* [LESETEXT]

• • •

Vereine müssen heutzutage mit den Sozialen Medien um die Zeit der jungen Menschen konkurrieren. Das Netz bietet jungen Menschen die Möglichkeit, sich auf vielfältigste Weise auszuprobieren. Diese Optionsvielfalt sehen sie auf den ersten Blick nicht in der analogen Welt, wie im Vereinsleben. Hier besteht die Aufgabe der Vereinsverantwortlichen, den Jungen diese Welt schmackhaft zu machen. Engagiert sind die Jungen daher nicht unbedingt weniger als ältere Menschen, aber in anderen und häufig nicht-analogen Bereichen. 

HK: Werden wir durch Social Media, das Internet und die Digitalisierung „un-sozialer“ und verlieren an Sensibilität für unsere Umwelt und andere Menschen? Wenn ja, was können wir dagegen tun?

• • •

* [BEREITGESTELLTE EINTRÄGE]
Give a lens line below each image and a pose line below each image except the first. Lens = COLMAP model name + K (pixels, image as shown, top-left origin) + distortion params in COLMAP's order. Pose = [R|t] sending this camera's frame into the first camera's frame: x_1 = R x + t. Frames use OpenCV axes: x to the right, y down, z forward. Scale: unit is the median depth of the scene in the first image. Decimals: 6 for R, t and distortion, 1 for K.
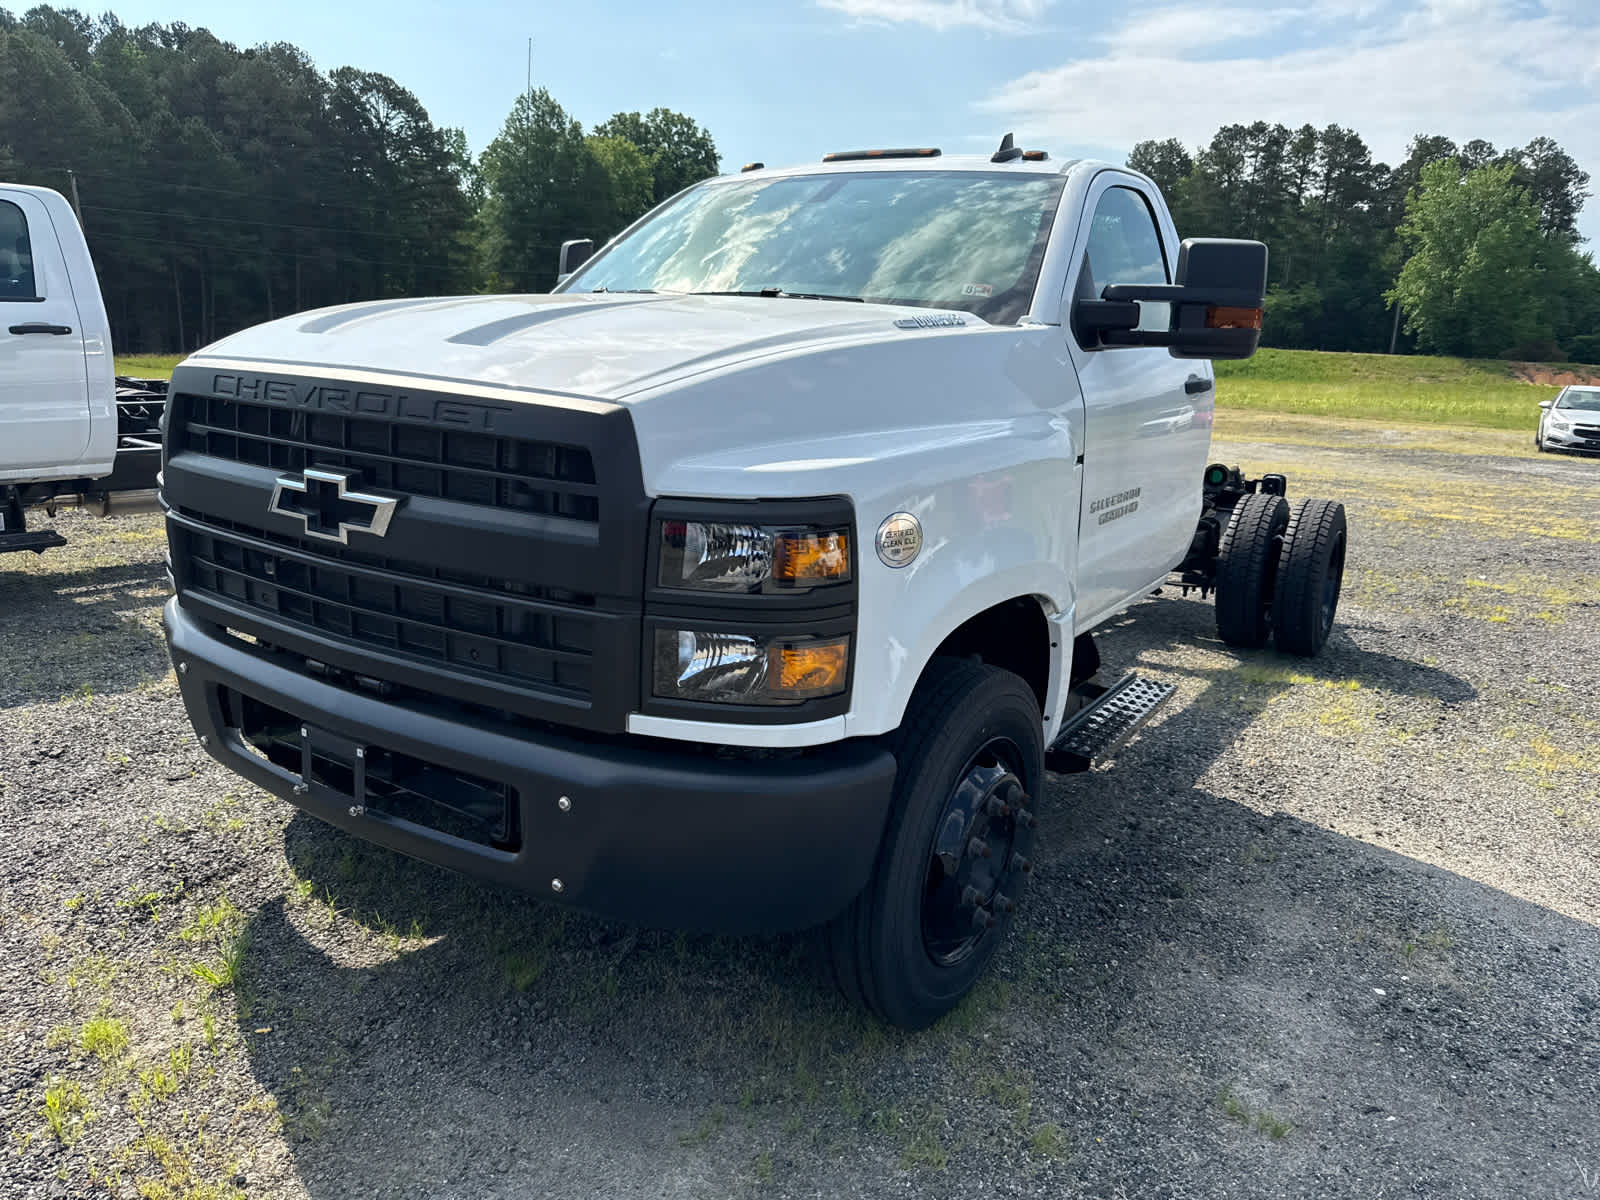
lens RADIAL K [[1160.2, 0, 800.0], [0, 1160.2, 600.0], [0, 0, 1]] dist [-0.002034, -0.000750]
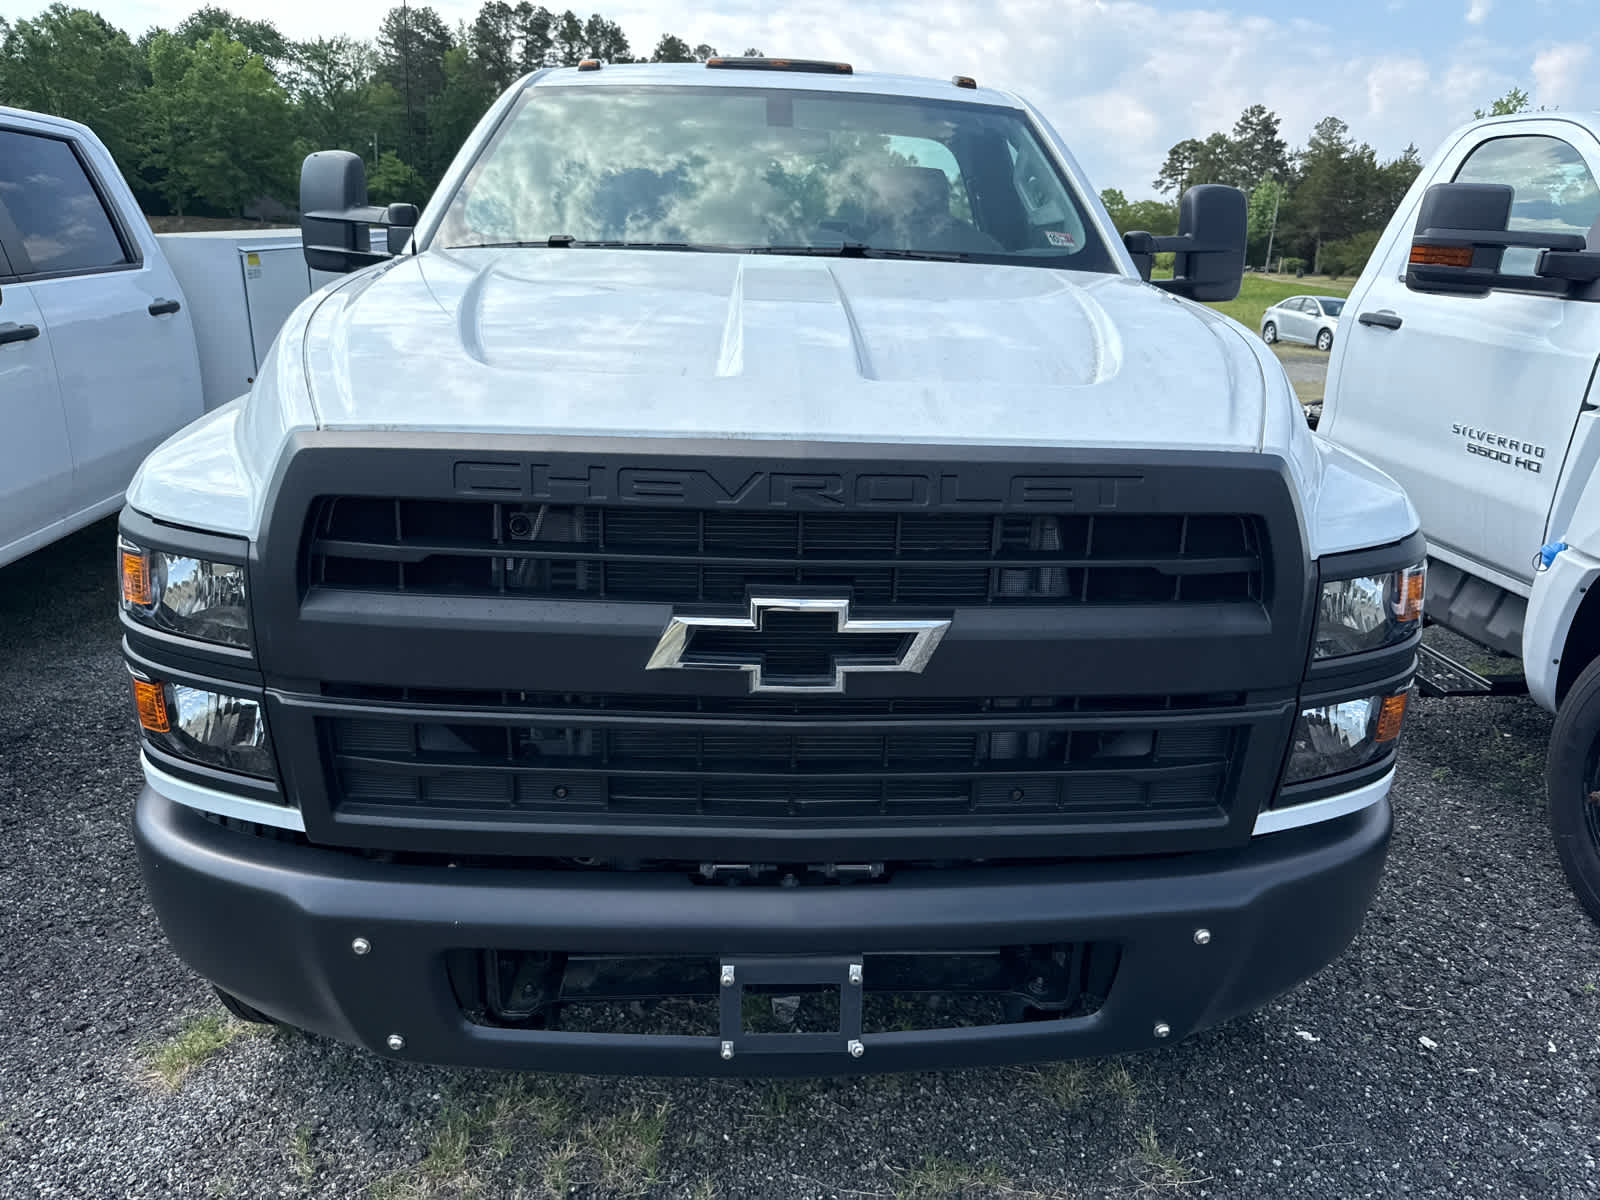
lens RADIAL K [[1180.8, 0, 779.6], [0, 1180.8, 564.0], [0, 0, 1]] dist [-0.012502, -0.008353]
pose [[0.816719, -0.184699, 0.546677, -0.646705], [0.150031, 0.982776, 0.107897, -0.167762], [-0.557190, -0.006103, 0.830363, 0.359183]]
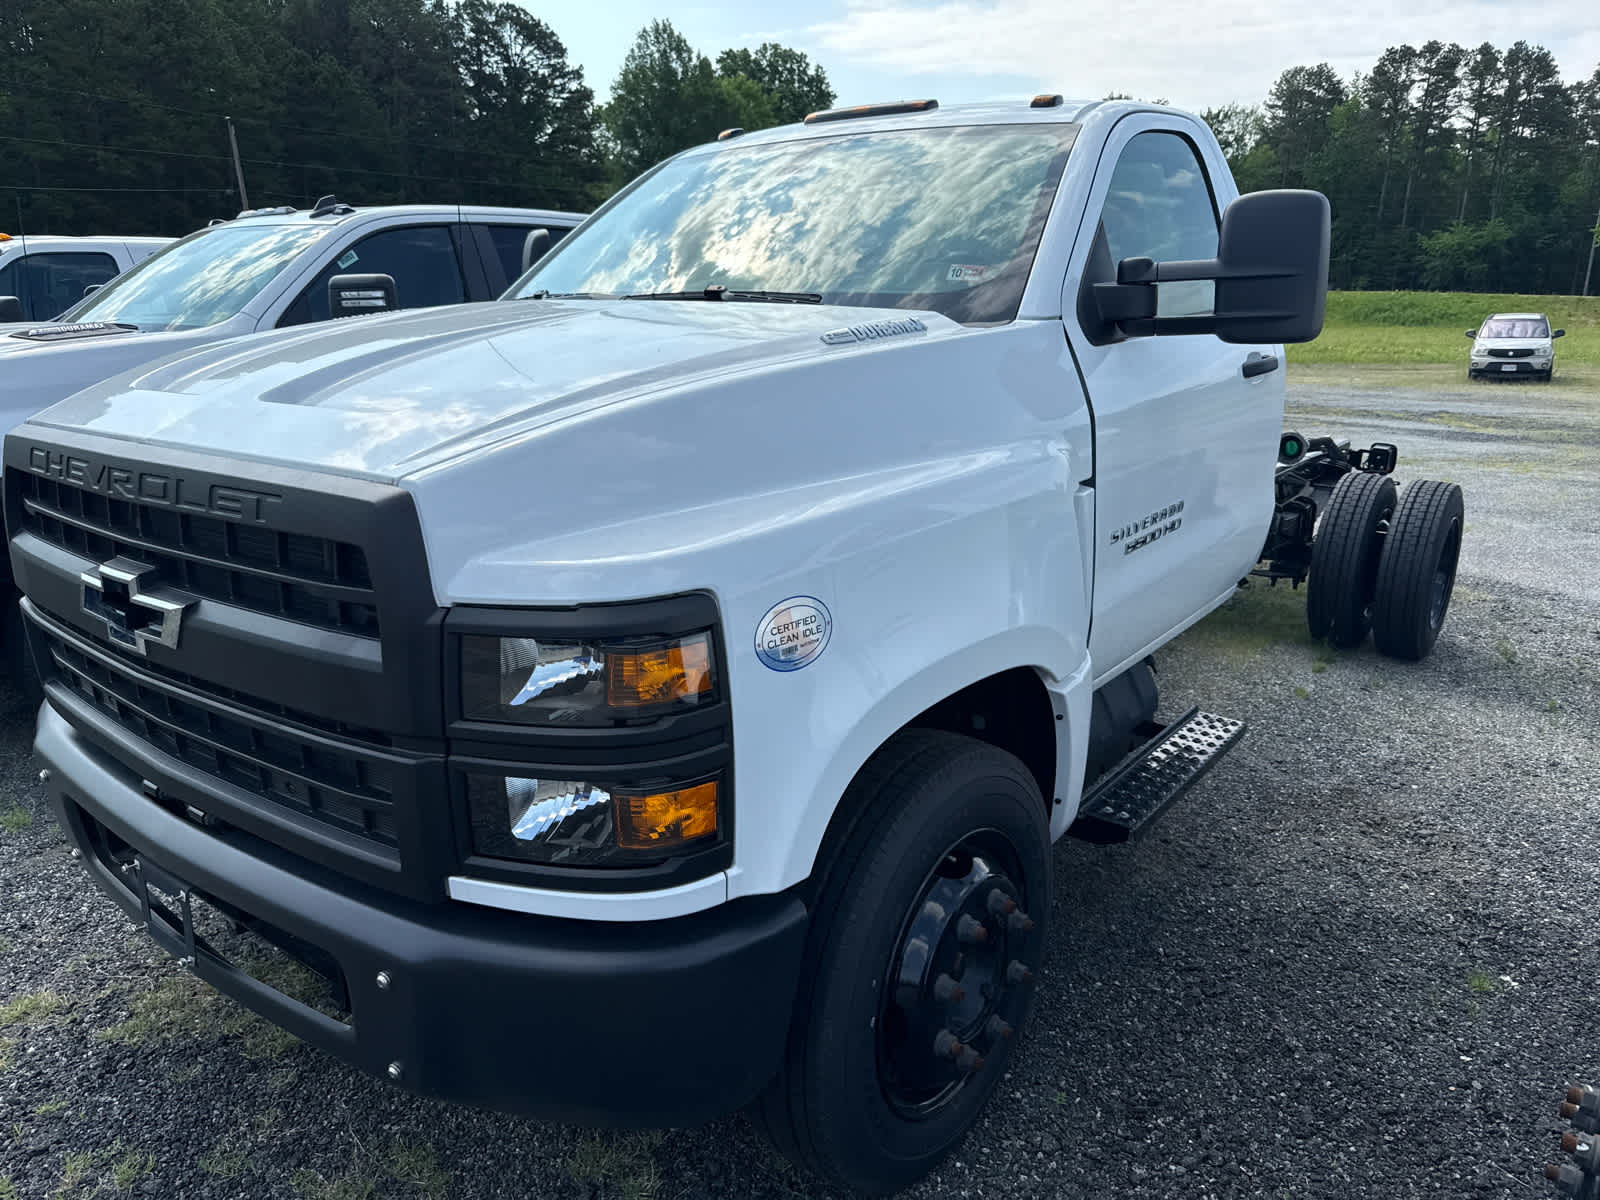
lens RADIAL K [[1113.0, 0, 787.1], [0, 1113.0, 609.6], [0, 0, 1]] dist [-0.001782, -0.008122]
pose [[0.991935, -0.033252, -0.122311, 0.133150], [0.038336, 0.998486, 0.039453, -0.077055], [0.120814, -0.043824, 0.991707, 0.217669]]
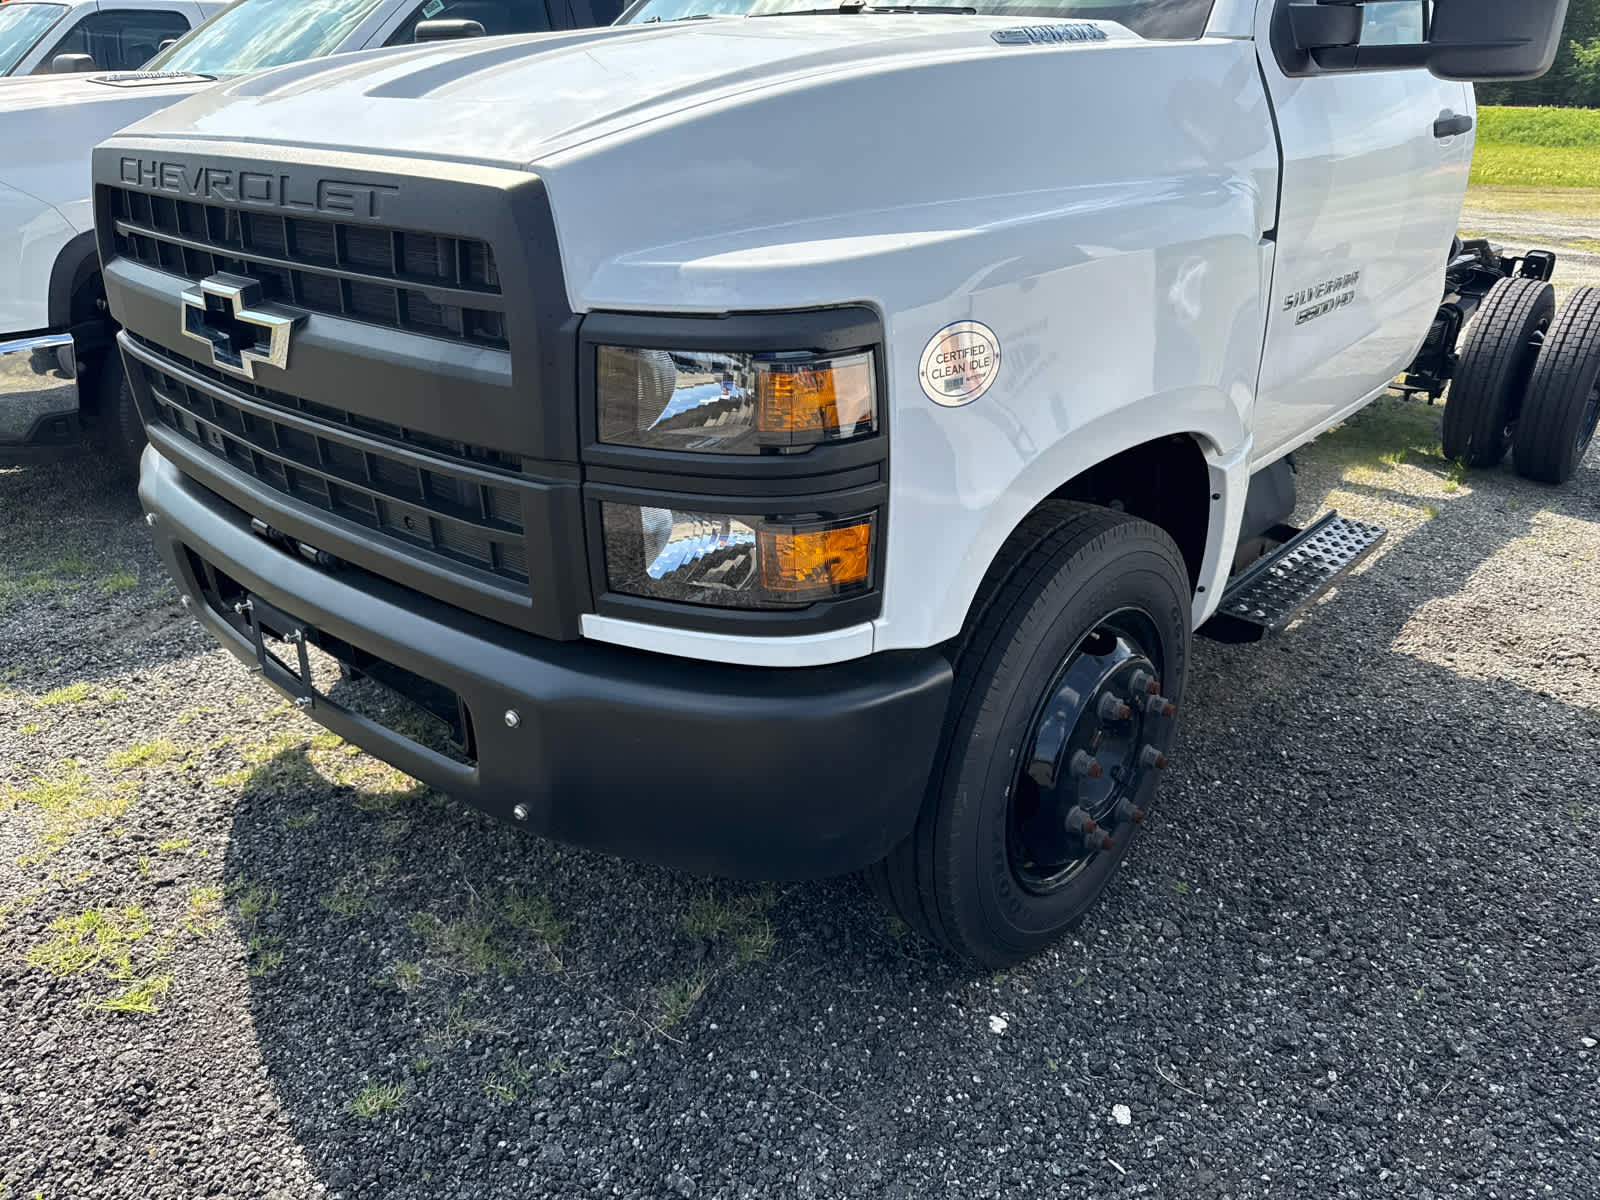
lens RADIAL K [[1111.5, 0, 800.0], [0, 1111.5, 600.0], [0, 0, 1]] dist [-0.003030, -0.006516]
pose [[0.984621, 0.025276, -0.172864, 0.084661], [0.006997, 0.982979, 0.183587, -0.029385], [0.174562, -0.181974, 0.967685, 0.256683]]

• • •

* [AUFGABE 1]
Was sagt der Text über Vereine und Soziale Medien zu diesen Punkten?
(a) Mit wem müssen Vereine um die Zeit junger Menschen konkurrieren?
(b) Wer hat die Aufgabe, den Jungen die analoge Welt schmackhaft zu machen?
(c) In welchen Bereichen sind junge Menschen engagiert?
* [AUFGABE 2] Führe den Text über Vereine und Soziale Medien im Anschluss an seine letzte Frage fort.
Die Zeilen spielen dabei keine Rolle.

* [ANTWORT 1]
(a) Mit den Sozialen Medien.
(b) Die Vereinsverantwortlichen.
(c) In anderen und häufig nicht-analogen Bereichen.

* [ANTWORT 2]
Es gibt einige Forschungen in der Cyber-Psychologie, die davon ausgehen, dass die lange Zeit, die junge Menschen täglich in der digitalen Welt verbringen, dazu führen kann, dass weniger Zeit für soziale Kontakte in der analogen Welt bleibt. Junge Menschen müssen seltener Gesichtsausdrücke interpretieren, Stimmungen antizipieren und auf den Gegenüber reagieren, was zu einer Reduktion der Empathie führen kann. Hier sind sie schlicht schlechter „trainiert“, was zu einer Abnahme an Sensibilität für die Umgebung führen könnte. Doch die Forschungslage ist hierzu noch nicht eindeutig. Fakt ist aber, dass durch lange digitale Nutzungszeiten weniger Zeit bleibt, um sich in der analogen Welt zu bewegen und sich mit anderen Menschen auszutauschen. Eine größere Unsicherheit in analogen Begegnungen ist daher wahrscheinlich. 

HK: Was kommt in Zukunft? Was zeichnet die Generation alpha aus?

Die Generation Alpha (Geburtenjahrgänge ab 2010) wächst in Deutschland durchschnittlich in einem noch nie dagewesenen Wohlstand auf. Vieles, worauf ältere Generationen in Kindesjahren verzichten mussten, gehört für die Alphas zur Normalität. Zudem haben die Eltern der Alphas durchschnittlich mehr Zeit für ihren Nachwuchs. Das ist mitnichten schlecht, doch trägt das häufig zu überbehütenden Verhaltensweisen der Eltern bei, wie wir in unserer Generation-Alpha-Studie aus dem Jahr 2021 nachweisen konnten. Eltern überbehüten ihre Kinder häufig aus Angst, ihnen könnte etwas zustoßen. Doch tatsächlich sind negative Erfahrungen und Frust für die kindliche Entwicklung unabdingbar. Erst dann kann das Kind eigene Bewältigungsstrategien entwickeln und lernen, sich selbst zu helfen. Ein überbehütender Erziehungsstil verunmöglicht altersadäquate Erfahrungen.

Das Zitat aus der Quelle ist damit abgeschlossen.